CSR and painting by numbers

We are packing up.  No, no, no, not in that sense.  It is just that we are moving office in a few weeks. 

I am ashamed to say that I am the last of our team to begin the task of separating the recently aquired detritus from the must-keep documents that tell something of our history.  But I am already unearthing a few gems.

Yesterday evening I stumbled across the annual ‘handbooks’ that we published in the eighties and nineties.  These guides list our then member charities along with details of the grants and types of project each of them funded (details we now publish online).  All contain a short foreword.  Curiosity made me look at those from the early eighties:

1983 – ‘…there is no doubt that, generally speaking, university research is well-served by the charities.  The funds available not only provide a significant contribution to the overall level of funding, but are very effective in the way they can provide relatively small amounts of funding when and where this is most needed.’
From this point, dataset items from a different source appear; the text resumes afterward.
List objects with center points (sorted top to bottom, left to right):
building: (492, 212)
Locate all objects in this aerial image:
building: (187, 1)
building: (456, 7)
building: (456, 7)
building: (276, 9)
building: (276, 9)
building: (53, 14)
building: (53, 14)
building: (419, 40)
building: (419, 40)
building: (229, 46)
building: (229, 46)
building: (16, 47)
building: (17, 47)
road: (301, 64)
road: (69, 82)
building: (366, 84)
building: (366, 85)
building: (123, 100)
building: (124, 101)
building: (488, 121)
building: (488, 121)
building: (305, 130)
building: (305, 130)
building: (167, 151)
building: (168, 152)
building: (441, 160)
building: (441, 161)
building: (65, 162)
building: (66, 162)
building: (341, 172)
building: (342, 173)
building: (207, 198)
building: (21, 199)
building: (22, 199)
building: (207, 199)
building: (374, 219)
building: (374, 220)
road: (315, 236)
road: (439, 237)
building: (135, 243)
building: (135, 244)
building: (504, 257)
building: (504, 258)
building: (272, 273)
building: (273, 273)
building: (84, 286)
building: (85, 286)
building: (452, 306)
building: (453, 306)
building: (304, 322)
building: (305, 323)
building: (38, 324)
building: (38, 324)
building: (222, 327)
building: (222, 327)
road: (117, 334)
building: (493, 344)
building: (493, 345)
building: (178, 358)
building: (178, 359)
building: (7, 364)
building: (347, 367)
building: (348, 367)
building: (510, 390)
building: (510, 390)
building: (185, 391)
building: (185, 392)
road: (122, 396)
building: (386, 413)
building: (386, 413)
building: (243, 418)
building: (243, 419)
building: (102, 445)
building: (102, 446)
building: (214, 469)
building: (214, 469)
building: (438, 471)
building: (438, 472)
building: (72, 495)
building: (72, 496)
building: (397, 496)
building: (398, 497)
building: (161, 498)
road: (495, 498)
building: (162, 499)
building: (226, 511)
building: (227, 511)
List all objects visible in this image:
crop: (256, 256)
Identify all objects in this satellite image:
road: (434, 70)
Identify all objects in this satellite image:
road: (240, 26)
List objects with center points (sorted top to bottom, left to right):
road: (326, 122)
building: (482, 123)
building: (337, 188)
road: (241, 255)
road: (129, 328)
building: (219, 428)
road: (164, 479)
1984: ‘There is widespread concern that research institutions have been weakened considerably during the last few years.  The charities have responded positively to help support and suatain the biomedical research base in the UK.  It will be noted that over 30% of the member charities have disbursed monies in excess of their income during 1983.  This is an exceptional response ata a difficult time.’

1985: ‘….there can now be little doubt that the dual support system of medical research in the UK is very shaky and there would seem to be a shift in government priorities from the public to the voluntary sector in maintaining the research base in our universities and teaching hospitals…Indeed, it would seem that the only growing contribution to medical research in real terms is that provided by the voluntary sector…’

and 1986: ‘ There can be no excuse for Government to give less; rather we would hope that the evident interest and concern of the British communitywould be reflected in a more generous allocation of public funds to the MRC…’

The hardening of their tone matches the parsimonious treatment of science  during Margaret Thatcher’s first and second terms in office.  But how easily they could fit into the discourse of the last few months.

Tomorrow sees the Comprehensive Spending Review (CSR) announcement.  I suspect it will be a day largely about numbers big and small.  But assessing what it means in practical terms will be more difficult.  Don’t believe what the Government says about CSR being sorted, there’s a whole lot more wheeling and dealing to be done about how the Departments slice up the budgets.  Tomorrow will feel a little like being served a rather burnt creme brulee.  Every sense will tell us how unappetising it is as a dish but we won’t actually know until we have broken through the crust.  And we will need something bigger than a teaspoon to do that.

After tomorrow, and sooner rather than later, we will need to look beyond the numbers and understand the driving philosophy behind them if we are to lead science properly in the coming years.  A number of political commentators have already written that the deficit has been a gift to a Coalition Government intent on radically restructuring government and society.  I suspect that science and technology will not be left out of this and we might get some better idea of the philosphy when the Government publishes its growth paper in the next few months. 

Last night I stumbled across a paper by David Edgerton and Kirsty Hughes, and first published in 1989, entitled ‘ The poverty of science: A critical analysis of scientific and industrial policy under Mrs Thatcher.’   (1) They unpeel and help us understand that administration’s approach to science by making us see the relevance of the wider political contex, what they call a central policy agenda of ‘freeing private enterprise, of reducing intervention and of cuts in public expenditure’ – of re-shaping a slimmed down state to better serve industry.  It is reminiscent of what we are seeing today as Aditya Chakrabortty wrote in The Guardian yesterday

Their criticism of the science lobby at the time is that it failed to understand or challenge this.  They conclude with the line: ‘Flexibility, variety and competition are  needed in studies of science and technology policy, as well as in science itself.’

So, let’s crunch the numbers tomorrow but let us also be wary of painting by numbers in our challenge to government in the coming months and years.